### Your assignment
Copy each of the rows below word for word, and leave out the pictures.

○ ○ ○ ○

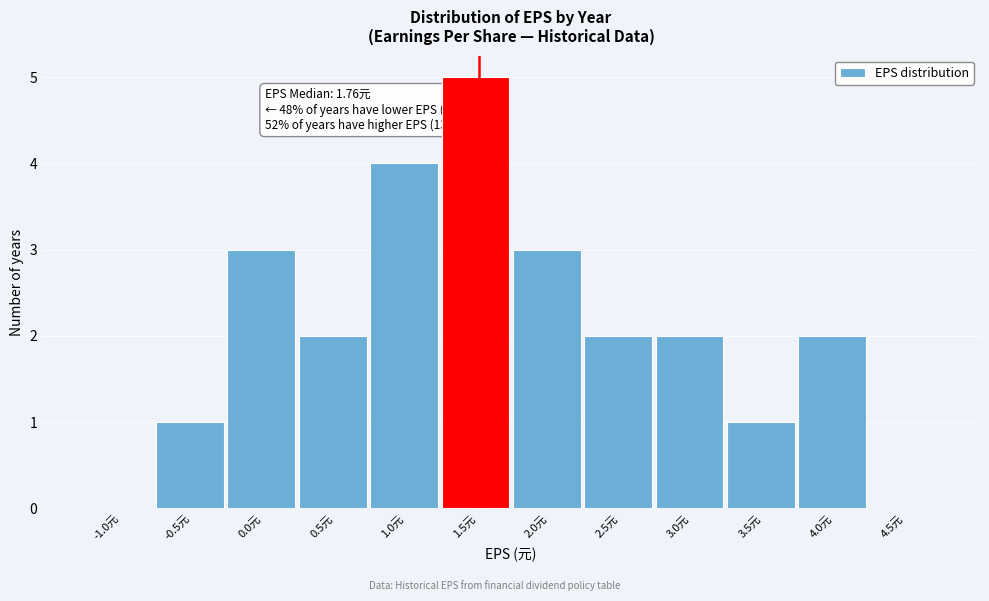

Reading left to right, extract all data points from this chart.

-1.0元=0	-0.5元=1	0.0元=3	0.5元=2	1.0元=4	1.5元=5	2.0元=3	2.5元=2	3.0元=2	3.5元=1	4.0元=2	4.5元=0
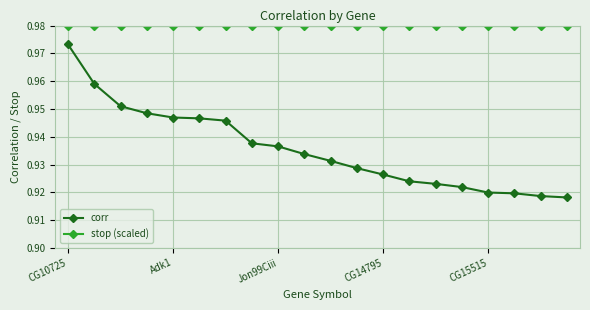

List the series in order of their peak value, highest first.

stop (scaled), corr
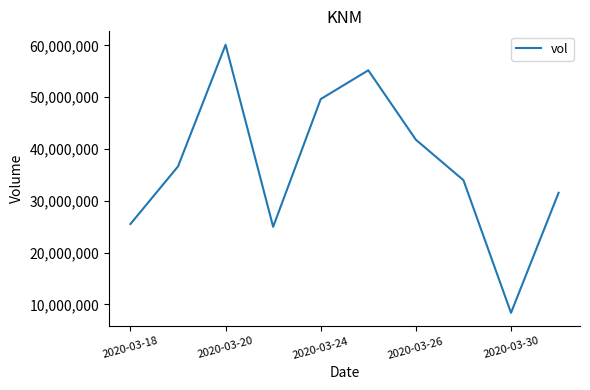

What is the maximum value shown in the chart?

60122500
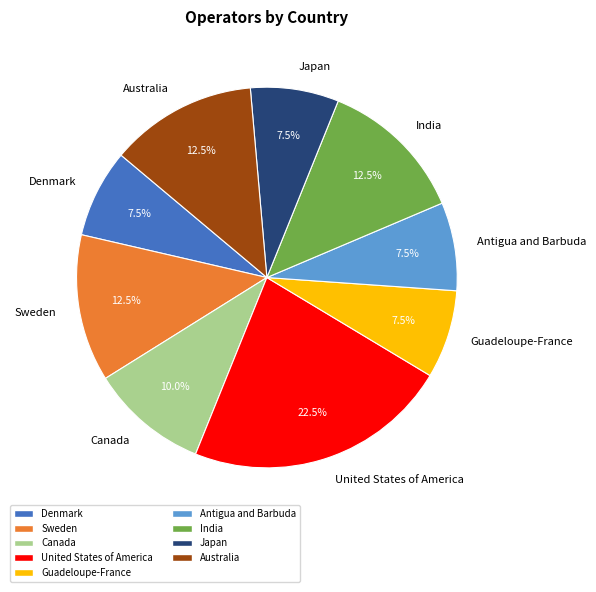

True or false: Canada accounts for 16% of the total.

False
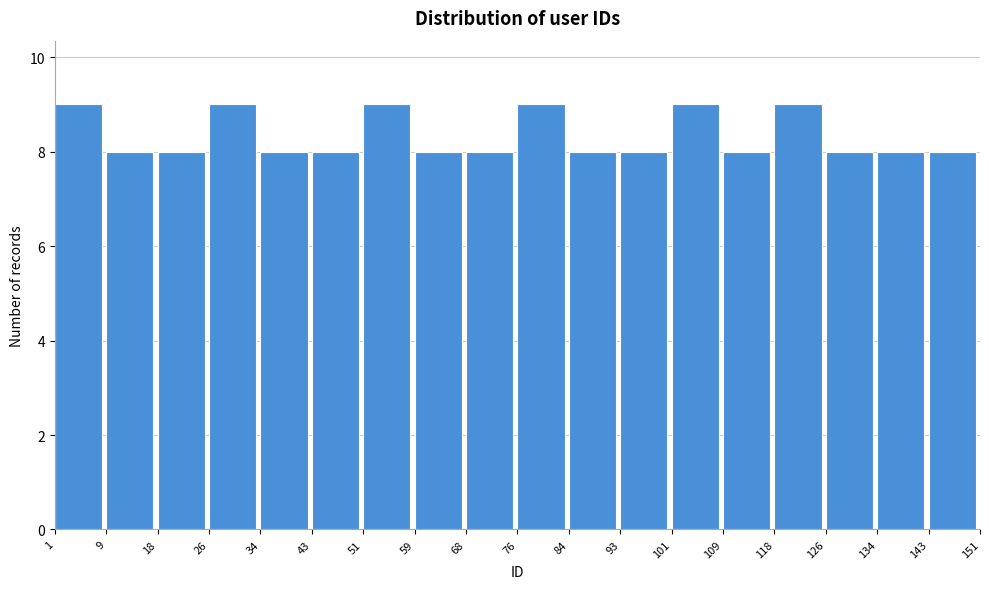

Reading left to right, list every bar in this chart as the range it spans on the x-axis followed by its height. The values are not printed on the chart, so give them approximately, as read against the axis.

1 to 9: 9
9 to 18: 8
18 to 26: 8
26 to 34: 9
34 to 43: 8
43 to 51: 8
51 to 59: 9
59 to 68: 8
68 to 76: 8
76 to 84: 9
84 to 93: 8
93 to 101: 8
101 to 109: 9
109 to 118: 8
118 to 126: 9
126 to 134: 8
134 to 143: 8
143 to 151: 8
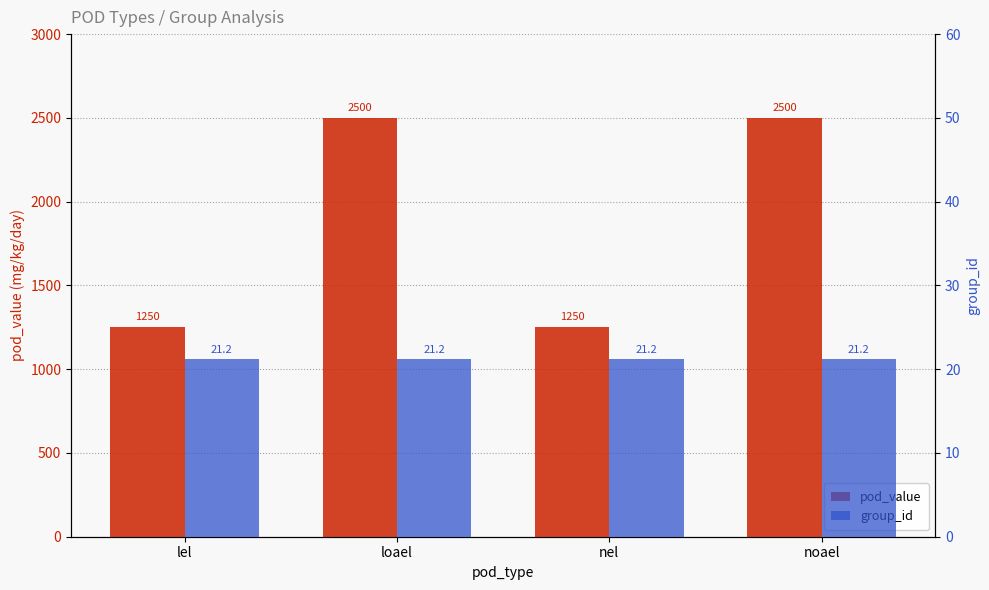

At which category does the chart reach its peak across all series?

loael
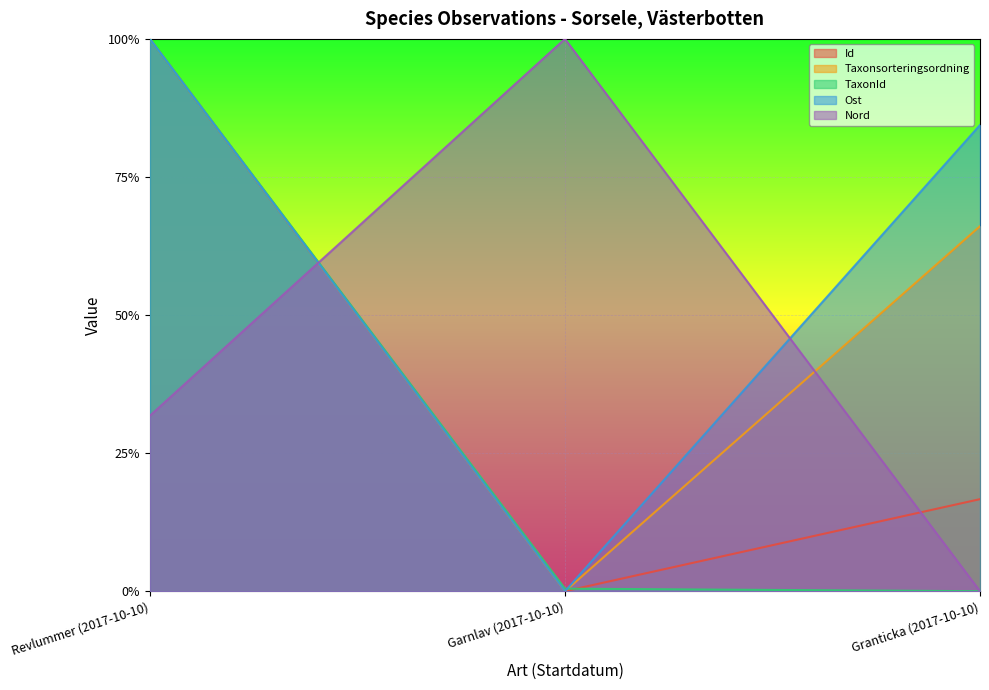

Is the value of Nord at Garnlav (2017-10-10) greater than the value of TaxonId at Granticka (2017-10-10)?

Yes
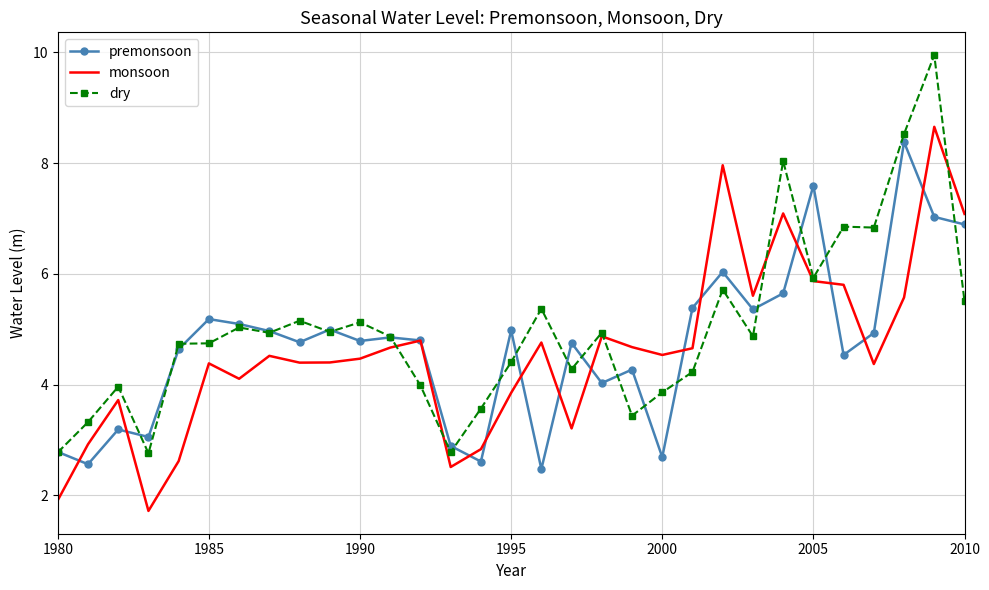

What is the highest value of the dry series?

10.0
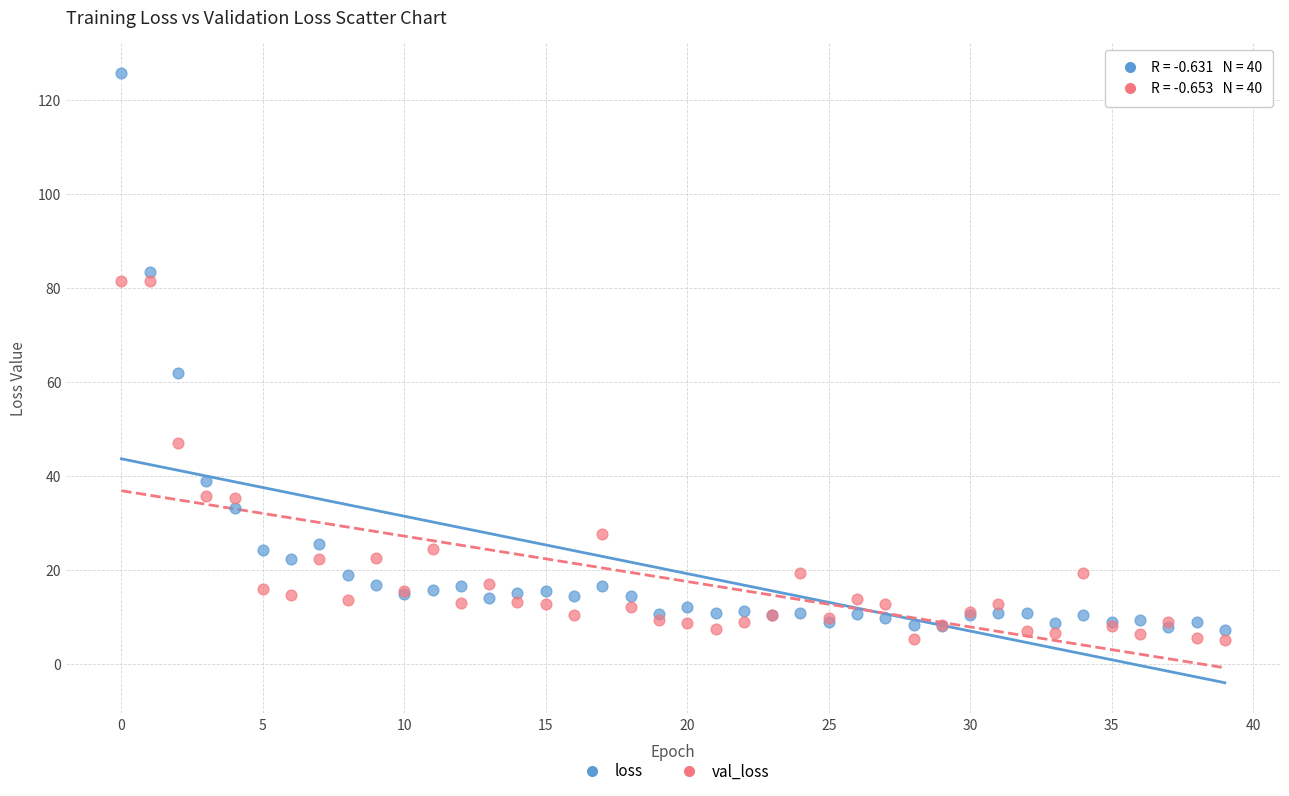

Which series has the largest Y range (max minus min)?

loss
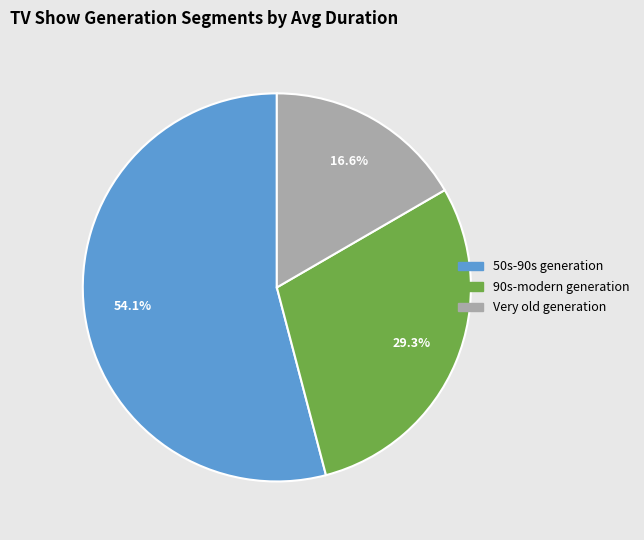

To the nearest percent, what is the combined percentage of Very old generation and 50s-90s generation?

71%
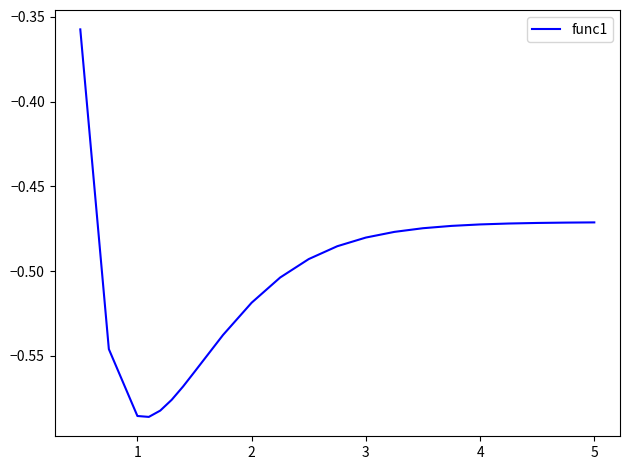

Does the chart have visible grid lines?

No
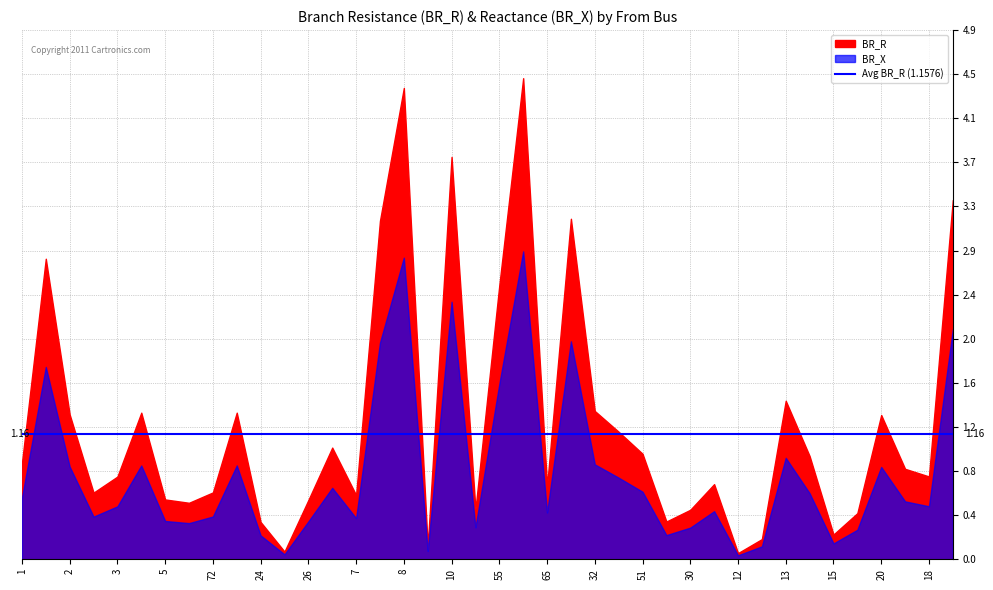

What is the total value across all series at 1?

1.5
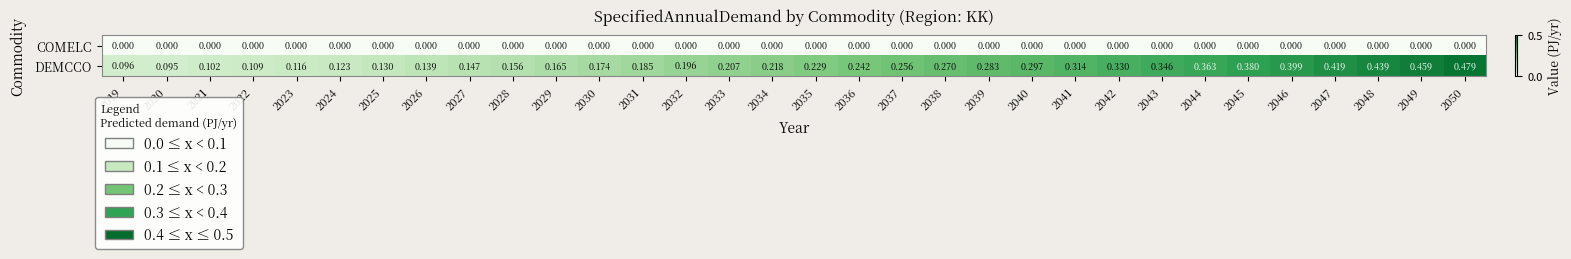

Which series has the largest total across all categories?

DEMCCO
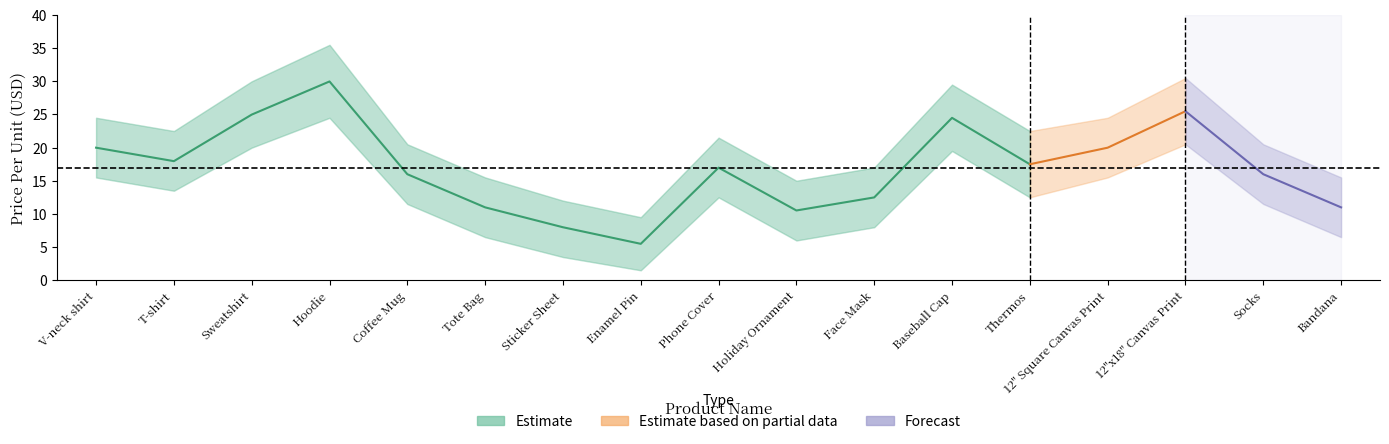

Read the value at Coffee Mug.

16.0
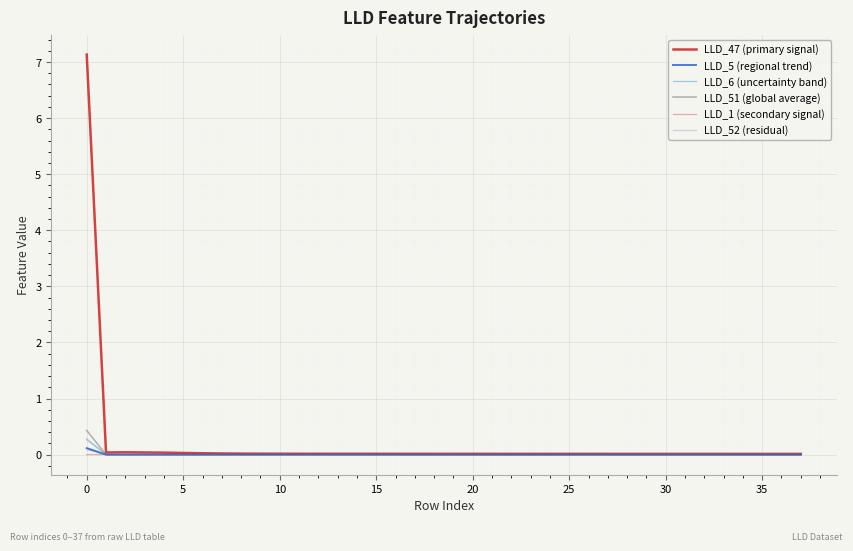

True or false: LLD_52 (residual) and LLD_6 (uncertainty band) intersect in this chart.

False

○ ○ ○ ○

### Answer to this exercise
Reading left to right, extract all data points from this chart.

-1.0元=0	-0.5元=1	0.0元=3	0.5元=2	1.0元=4	1.5元=5	2.0元=3	2.5元=2	3.0元=2	3.5元=1	4.0元=2	4.5元=0

List the series in order of their peak value, highest first.

stop (scaled), corr

What is the maximum value shown in the chart?

60122500

True or false: Canada accounts for 16% of the total.

False

Reading left to right, list every bar in this chart as the range it spans on the x-axis followed by its height. The values are not printed on the chart, so give them approximately, as read against the axis.

1 to 9: 9
9 to 18: 8
18 to 26: 8
26 to 34: 9
34 to 43: 8
43 to 51: 8
51 to 59: 9
59 to 68: 8
68 to 76: 8
76 to 84: 9
84 to 93: 8
93 to 101: 8
101 to 109: 9
109 to 118: 8
118 to 126: 9
126 to 134: 8
134 to 143: 8
143 to 151: 8

At which category does the chart reach its peak across all series?

loael

Is the value of Nord at Garnlav (2017-10-10) greater than the value of TaxonId at Granticka (2017-10-10)?

Yes

What is the highest value of the dry series?

10.0

Which series has the largest Y range (max minus min)?

loss

To the nearest percent, what is the combined percentage of Very old generation and 50s-90s generation?

71%

Does the chart have visible grid lines?

No

What is the total value across all series at 1?

1.5

Which series has the largest total across all categories?

DEMCCO

Read the value at Coffee Mug.

16.0

True or false: LLD_52 (residual) and LLD_6 (uncertainty band) intersect in this chart.

False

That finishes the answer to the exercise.